> _What you should do_:
The entries below should be repeated exactly, with no pictures carried over.

Rendered images with source text:
************
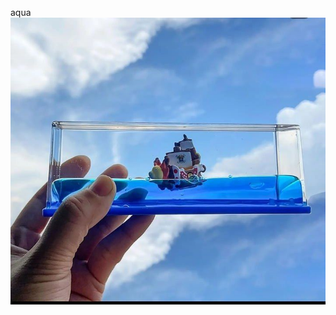 <html>
<head>
<meta charset="uft-8">

<meta name="viewport" content="width=device-width,
 initial-scale=1.0">











 
</head>
<body>
<div 
 background-image: url(".../202409091180908344023241086.jpg");
<h1>
 aqua
</h1>
 

 <div class="img">
        <img src="IMG_20240909_011730_049.jpg">
 
</div>

<div class=ban 
<h1 gfxghhvv
>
************
> _Response to the task_:
 <html>
<head>
<meta charset="uft-8">

<meta name="viewport" content="width=device-width,
 initial-scale=1.0">











 
</head>
<body>
<div 
 background-image: url(".../202409091180908344023241086.jpg");
<h1>
 aqua
</h1>
 

 <div class="img">
        <img src="IMG_20240909_011730_049.jpg">
 
</div>

<div class=ban 
<h1 gfxghhvv
>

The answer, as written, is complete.